Cracking the Code for How to Increase Sales

Written by Rob Malec

I recently came across the most simple and elegant formula I’ve ever encountered that cracks the elusive code of increasing the revenue that you as a business owner can generate from the total of your team’s marketing, sales, and business development efforts.

I encountered this in Timothy Gallwey’s excellent book The Inner Game of Work (the entire Inner Game Series is excellent and well worth your time).

An adaption of his formula for improving work performance applied to sales and revenue generation looks something like this:

Sales Performance = sales potential minus sales inhibitors

Here’s how this applies in the real world from my perspective as a B2B Fractional VP of Sales…

To Increase Sales, You Must First Understand Your Sales Performance

Leadership must clearly define the specifics of sales performance so that the team knows exactly what productivity level (and in which KPIs) needs to be achieved. Given that Revenue Generated is a lagging indicator (it reflects what has already happened), you also need Leading Indicators (projections of what is likely to happen).

Tasks to complete:
• A. Answer these questions about the article on increasing sales:
(i) In which book did the writer come across the formula?
(ii) What formula for sales performance does the article give?
(iii) Why does the article call Revenue Generated a lagging indicator?
• B. Resume the article on increasing sales, picking up right after its final sentence.
The material below comes from a separate source, not from the article on increasing sales.

Extracted information:
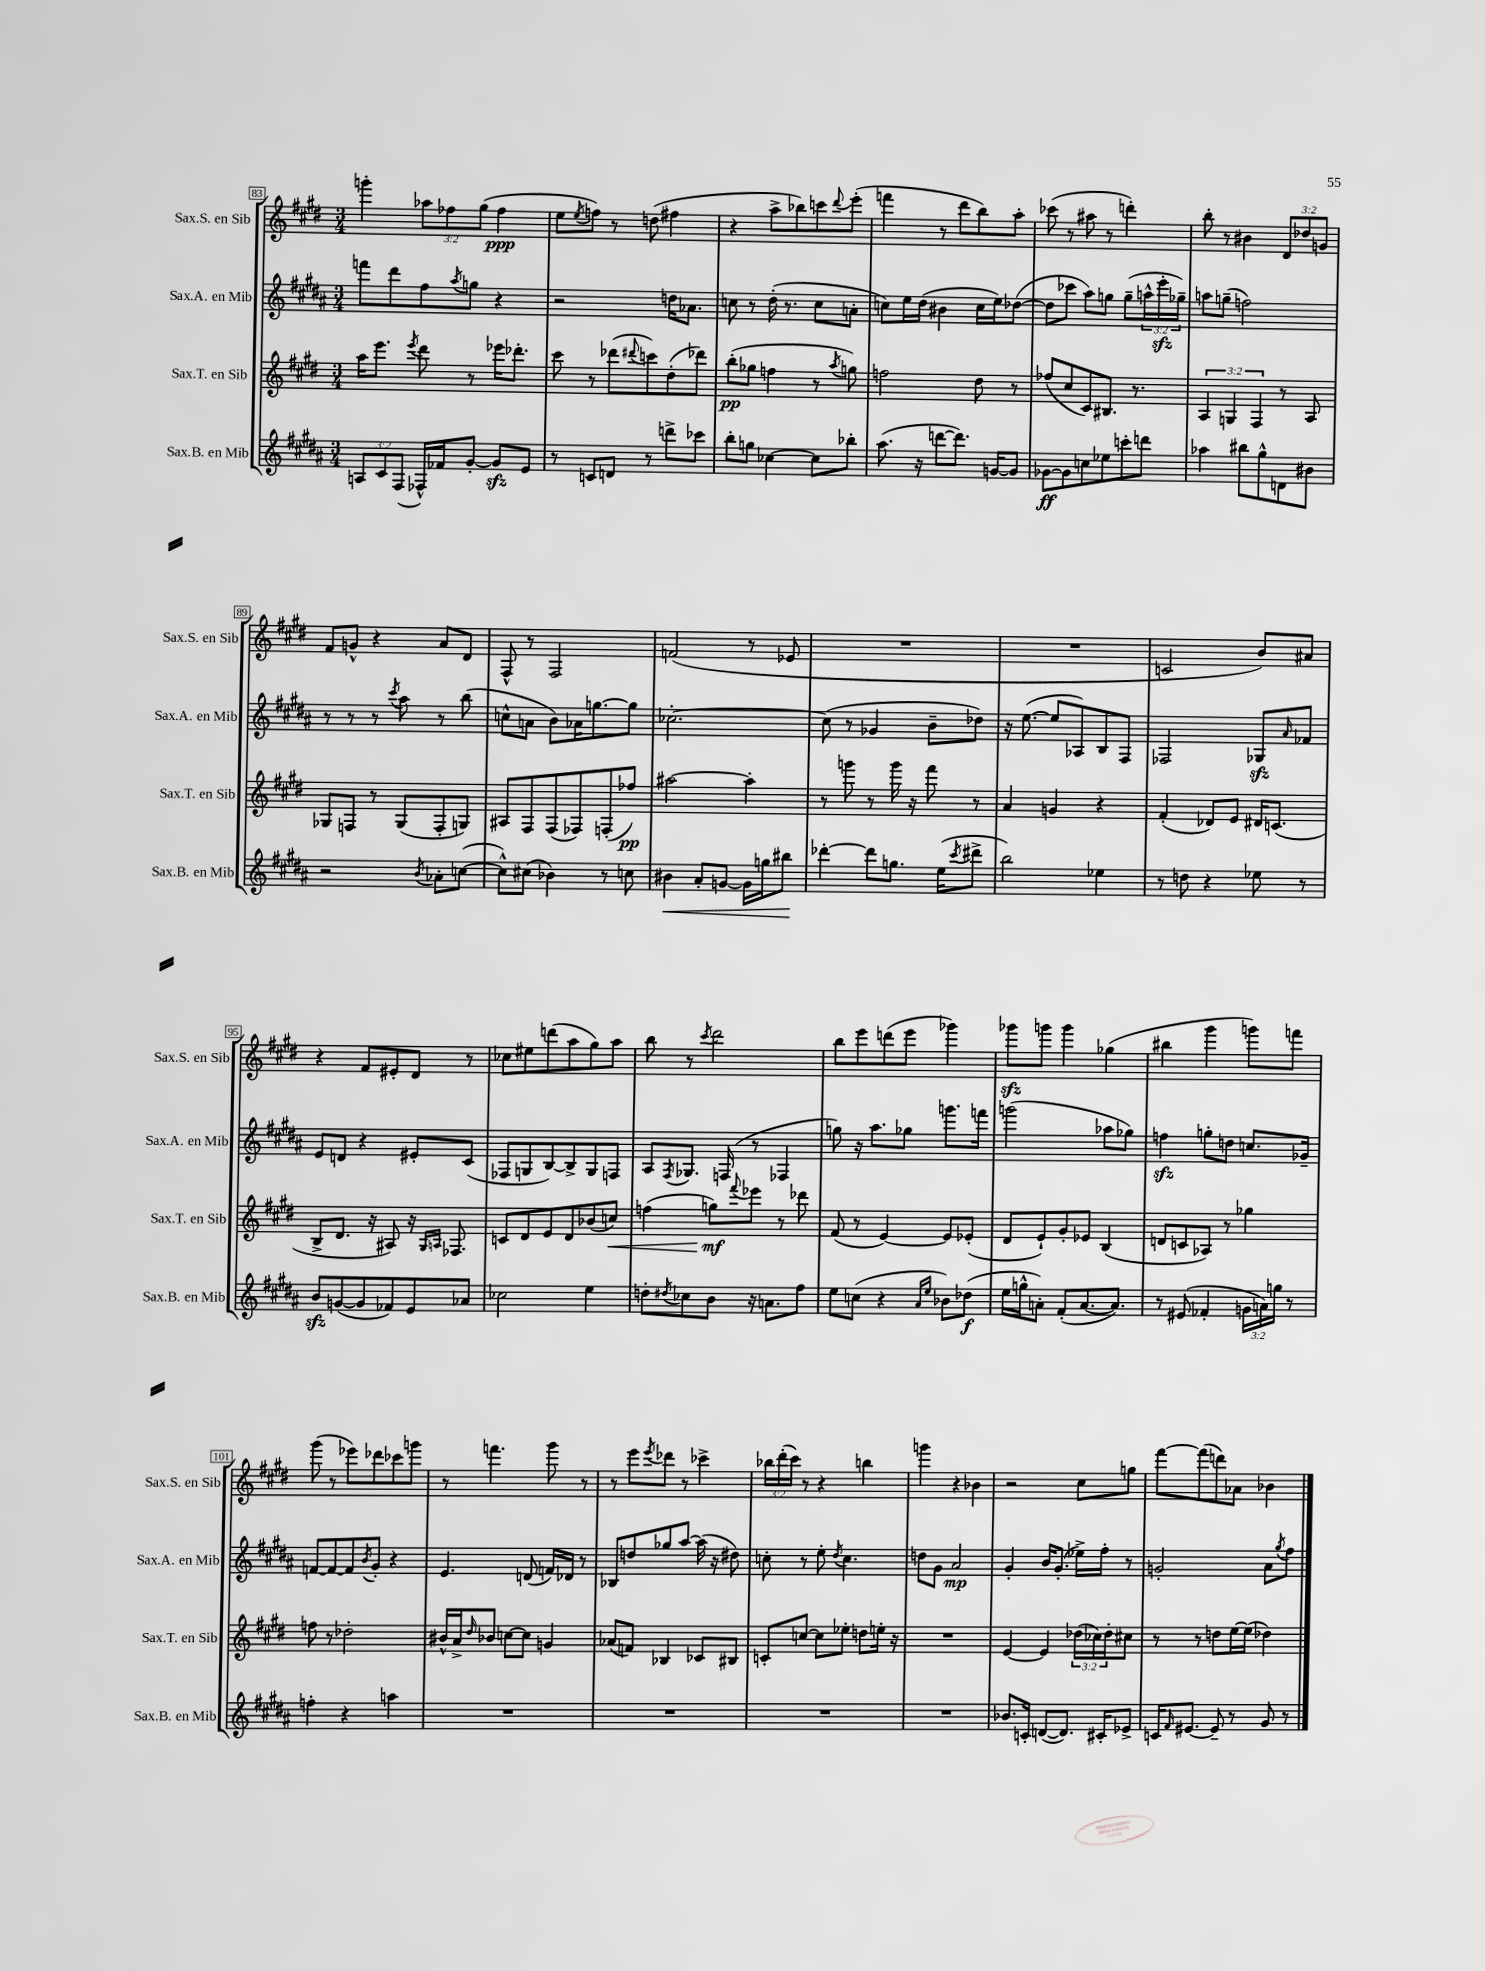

**kern	**kern	**kern	**kern
*staff4	*staff3	*staff2	*staff1
*clefG2	*clefG2	*clefG2	*clefG2
*k[f#c#g#d#a#]	*k[f#c#g#d#]	*k[f#c#g#d#a#]	*k[f#c#g#d#]
*M3/4	*M3/4	*M3/4	*M3/4
12A	16aa	8fff	4ggg'
.	8.eee	.	.
12c#	.	.	.
.	.	8ddd#	.
(12F#	.	.	.
.	8qeee	.	.
16F-^^)	8ddd#	8ff#	12aa-
16f-	.	.	.
.	.	.	12ff-
.	.	8qaa#	.
[8g#'	8r	8gg	.
.	.	.	(12gg#
8g#]	16eee-	4r	4ff-
.	8.ddd-'	.	.
8e	.	.	.
=	=	=	=
8r	8ccc#	2r	8ee
.	.	.	8qee
8c	8r	.	8ff)
8d	(8ddd-	.	8r
.	8qqddd#	.	.
8r	8ccc)	.	(8dd
8ddd^	(8dd#'	16dd	4ff#
.	.	8.a-	.
8ccc-	8ddd-)	.	.
=	=	=	=
8bb'	(8bb'	8cc	4r
8gg	8gg-	8r	.
[4cc-	4ff	(16dd#'	8aa^
.	.	8.r	.
.	.	.	8bb-)
8cc-]	8r	8cc	8ccc
.	8qaa	.	8qqddd#
8bb-'	8gg)	8a'	(8eee'
=	=	=	=
(8.aa#	2ff	8cc)	4fff
.	.	16ee	.
16r	.	(16dd#	.
[8ddd	.	4b#	8r
8.ddd])	.	.	8ddd#
.	8dd#	16cc	8bb)
[16g	.	16ee)	.
8g]	8r	([8dd-	8aa'
=	=	=	=
[8g-	(8ff-	8dd-]	(8ccc-
8g-]	8cc#	8ccc-	8r
8cc	8c#)	8aa#)	8aa#
8ee-	8.B#	8gg	8r
8ccc'	.	(8gg~	4ddd')
.	8.r	.	.
8ddd	.	24aa^^	.
.	.	24eee'	.
.	.	24gg-~)	.
=	=	=	=
4aa-	6A	8aa	8bb'
.	.	(8gg~	8r
.	6G	.	.
8bb#	.	2ff)	4b#
.	6F#	.	.
8gg#^^	.	.	.
8d	8r	.	12d#
.	.	.	12dd-
8b#	8A	.	.
.	.	.	12g
=	=	=	=
2r	8G-	8r	8f#
.	8F	8r	8g^^
.	8r	8r	4r
.	.	8qccc#	.
.	(8G-	8aa#	.
8qb	.	.	.
8a-'	8F'	8r	8a
([8cc	8G)	(8bb	8d#
=	=	=	=
8cc^^])	8A#	8cc^^	8F#^^
(8cc#	8F#	8a	8r
4b-)	(8F#	8b)	2F#
.	8F-)	16a-	.
.	.	[8.gg	.
8r	(8F'	.	.
8cc	8ff-)	8gg]	.
=	=	=	=
4b#	[2aa#	[2.cc-'	(2f
8a#'	.	.	.
[8g	.	.	.
16g]	4aa#']	.	8r
16gg	.	.	.
8bb#	.	.	8e-
=	=	=	=
[4ddd-'	8r	(8cc-]	2.r
.	8ggg	8r	.
8ddd-]	8r	4g-	.
8.gg	16ggg	.	.
.	16r	.	.
.	8fff#	8b~	.
(16ee	.	.	.
8qccc#	.	.	.
8ddd#^	8r	8dd-)	.
=	=	=	=
2bb)	4a	16r	2.r
.	.	([8.ee	.
.	4g	8ee]	.
.	.	8A-)	.
4ee-	4r	8B	.
.	.	8F#	.
=	=	=	=
8r	(4f#'	2F-	2c
8dd	.	.	.
4r	8d-)	.	.
.	8e	.	.
8ee-	16d#	8G-	8b)
.	(8.c	.	.
.	.	16qqa#	.
8r	.	8f-	8a#
=	=	=	=
8b	8B^	8e	4r
([8g	8.d#	8d	.
8g]	.	4r	8f#
.	16r	.	.
8f-)	8A#)	.	8e#'
8e	16r	8e#'	8d#
.	16qqG#	.	.
.	16qqA	.	.
.	8.F-	.	.
8a-	.	(8c#	8r
=	=	=	=
2cc-	8c	8F-	8cc-
.	8d#	8G	8ee#
.	8e	[8B)	(8ddd
.	8d#	8B^]	8aa
4ee	(8b-	8G	8gg#)
.	8cc)	8F	8aa
=	=	=	=
8dd'	(4ff	8A#	8bb
8qdd#	.	8qF#	.
8cc-	.	8.G-	8r
.	.	.	8qccc#
8b	8gg)	.	2ddd#
.	.	(16F	.
.	8qqfff#	.	.
16r	8eee-	8r	.
8.a	.	.	.
.	8r	4F-	.
8ff#	8ddd-	.	.
=	=	=	=
8ee	(8f#	8gg)	8bb
(8cc	8r	16r	8eee
.	.	8.aa#	.
4r	[4e)	.	(8ddd
.	.	8gg-	8eee
16qqa#	.	.	.
16qqee	.	.	.
8b-)	8e]	8.ggg	4ggg-)
(8dd-	(8e-'	.	.
.	.	16fff	.
=	=	=	=
16ee	8d#	(2ggg	8ggg-
16gg^^	.	.	.
8a')	8e`)	.	8ggg
(8f#'	8g#'	.	4ggg
[8.a	8e-	.	.
.	(4B	8aa-	(4gg-
8.a])	.	.	.
.	.	8gg-)	.
=	=	=	=
8r	8d	4ff	4bb#
(8e#	8c	.	.
4f-'	8A-)	8gg'	4ggg#
.	8r	8dd	.
24g	4gg-	8.cc	8ggg)
24a)	.	.	.
24gg	.	.	.
8r	.	.	8fff
.	.	16g-~	.
=	=	=	=
4ff'	8ff	[8f	(8ggg#
.	8r	8f_	8r
4r	2dd-'	8f]	8eee-)
.	.	8qb	.
.	.	8g#'	8ddd-
4aa	.	4r	8ccc-
.	.	.	8ggg
=	=	=	=
2.r	16b#^^	4.e	8r
.	16a^	.	.
.	16qqdd#	.	.
.	8b-	.	4.fff
.	[8cc	.	.
.	8cc]	(8d	.
.	4g	16f)	8ggg#
.	.	16d-	.
.	.	8r	8r
=	=	=	=
2.r	(8a-	8B-	8r
.	8f)	8dd	8eee
.	.	.	8qeee
.	4B-	8gg-	8ddd-
.	.	[8aa#	8r
.	8c-	(16aa#]	4ccc-^
.	.	16r	.
.	8B#	8dd#)	.
=	=	=	=
2.r	8c'	8cc'	24bb-
.	.	.	(24ddd#'
.	.	.	24ccc#)
.	[8cc	8r	8r
.	8cc]	8ee'	4r
.	.	8qdd#	.
.	8ee-'	4.cc	.
.	8dd	.	4bb
.	16ee'	.	.
.	16r	.	.
=	=	=	=
2.r	2.r	8dd	4ggg
.	.	8g#	.
.	.	2a#	4r
.	.	.	4b-
=	=	=	=
8.b-	[4e	4g#'	2r
16c'	.	.	.
([8d	4e]	16b	.
.	.	(8.g#'	.
8.d])	.	.	.
.	(24dd-	16ee-^)	8cc#
.	24cc-)	.	.
16c#'	.	16ff#'	.
.	24dd-'	.	.
8e-^	8cc#	8r	8gg
=	=	=	=
16c	8r	2g'	[8fff#
16qqf#	.	.	.
[8.e#	.	.	.
.	8r	.	(8fff#]
8e#~]	8dd	.	8ddd)
8r	[16ee	.	8a-
.	(16ee]	.	.
8g#	4dd-)	8a#	4b-
.	.	8qgg#	.
8r	.	8ff#	.
==	==	==	==
*-	*-	*-	*-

Responses:
• A.
(i) The Inner Game of Work by Timothy Gallwey.
(ii) Sales Performance = sales potential minus sales inhibitors.
(iii) It reflects what has already happened.

• B.
The classic trap is to not have Sales Activity and Results leading indicator KPIs in place. When this is the case, leadership can’t confirm on an hourly, daily, or weekly basis what direction the sales ship is going in and at what speed.

Your sales activity leading indicator KPIs should include:

  • # of Sales Leads in your sales funnel at any given time
  • # of Sales Leads that have been contacted by your business development folks
  • # of buyer-facing sales meetings conducted each week
  • # of buyer-facing sales meetings scheduled for the upcoming weeks
  • # of viable sales opportunities and corresponding revenue in the deal funnel

Looking at this list of leading indicator KPIs, it’s easy to see that predicting your incoming revenue reliably and predictably is possible if you’ve enacted them. All of these are the things that cause sales to happen. If by week one or two of the month, these KPIs are trending down, you will likely have a dry spell coming up but will still have time to course correct.

Working with your team to ensure that they keep the pace on hitting these KPIs is a continual coaching and training endeavour that has a direct ROI when followed diligently.

The key lagging indicator, Revenue Generated, needs to be clearly articulated as well. What is the revenue required by a sales professional, in what time period, and at what margin for each product? Clarity here will help ensure that your sales team is focused on generating the type of results that will keep your business healthy and poised for increasing sales and growth.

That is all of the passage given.